En France, dans la première moitié du siècle passé, on pouvait parler – on n’osera plus le dire en public aujourd’hui – des « vrais » Français et des autres. La qualité de Français est une valeur absolue, celle de citoyen français une valeur relative. Les citoyens français, s’ils ne sont pas aussi des Français « historiques », peuvent dans certaines conditions être déchus de leur nationalité dans le sens politique et juridique du terme, comme cela fut le cas sous Vichy pour les juifs naturalisés. Tous les autres peuvent également, en dépit d’une appartenance ancienne à la communauté des citoyens, être relégués au ban de la société et devenir objet de discriminations comme celles prévues par les lois d’octobre 1940.
Quelle part doit prendre la gauche pour lutter contre ce repli sur soi que ces mouvements théorisent ?
Zeev Sternhell. Il faut tout d’abord revenir à la définition de la nation donnée par l’Encyclopédie de Diderot. C’est le devoir de la gauche de mener le combat pour les valeurs des Lumières, les valeurs humanistes. Si la gauche ne le fait pas, aucune autre force politique ne la remplacera. Parmi ces valeurs on compte la justice, et la justice signifie que l’on refuse l’idée que le monde tel qu’il est soit le seul possible.

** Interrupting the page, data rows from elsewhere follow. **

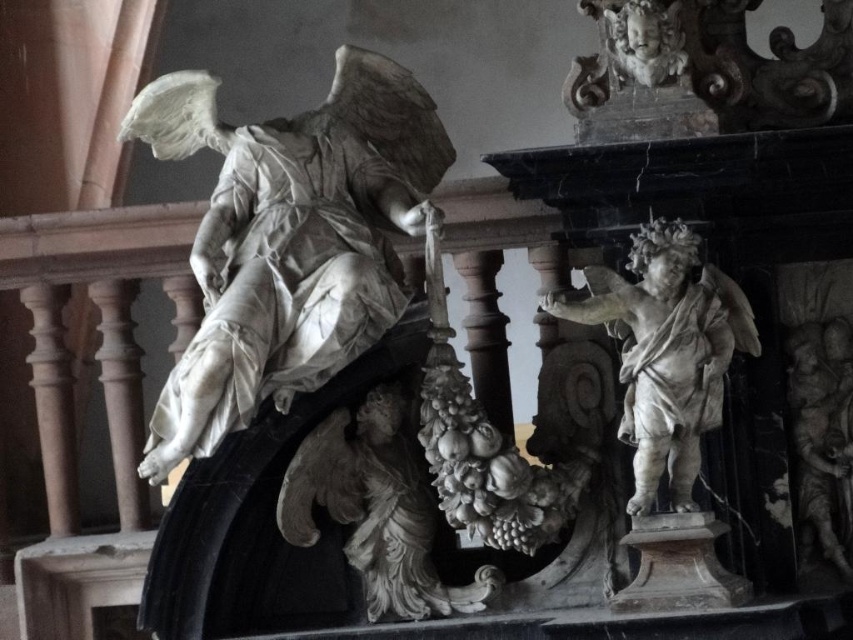
Which is in front, point (335, 269) or point (424, 516)?

Point (335, 269) is in front.

Does white marble angel at left appear under white marble grapes at center?

No, white marble angel at left is not below white marble grapes at center.

This screenshot has width=853, height=640. What do you see at coordinates (288, 240) in the screenshot? I see `white marble angel at left` at bounding box center [288, 240].

Find the location of a particular element. The width and height of the screenshot is (853, 640). white marble angel at left is located at coordinates (288, 240).

Between white marble angel at left and white marble cherub at upper right, which one has less height?

With less height is white marble cherub at upper right.

Does point (221, 220) lie in front of point (608, 54)?

Yes, point (221, 220) is in front of point (608, 54).

At what (x,y) coordinates should I click in order to perform the action: click on white marble angel at left. Please return your answer as a coordinate pair (x, y). Looking at the image, I should click on (288, 240).

Is smooth gray cherub at right to the right of white marble cherub at upper right from the viewer's perspective?

Yes, smooth gray cherub at right is to the right of white marble cherub at upper right.

Is point (836, 404) farther from camera compared to point (653, 6)?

Voilà en quoi consiste le véritable héritage des Lumières : les hommes, êtres rationnels et autonomes, sont capables de se construire un monde meilleur. La recherche d’un autre mode de vie ne passe pas par une fuite vers le tribalisme, vers le refus aussi bien du libéralisme que du marxisme, mais vers une société ouverte où la solidarité ne serait pas un vain mot. Déjà, au début du XXe siècle, la droite révolutionnaire et le fascisme qui suivit se levèrent contre les valeurs des Lumières, mais non pas contre le capitalisme : de nos jours le néolibéralisme et le néoconservatisme s’expriment d’une manière comparable. Si aujourd’hui nous n’avons pas encore d’alternative au capitalisme, il existe quand même un moyen de lutter contre ses maux : faire en sorte que l’État, fidèle sans concession aux valeurs des Lumières, maîtrise l’économie capitaliste et pèse sur les mécanismes des marchés.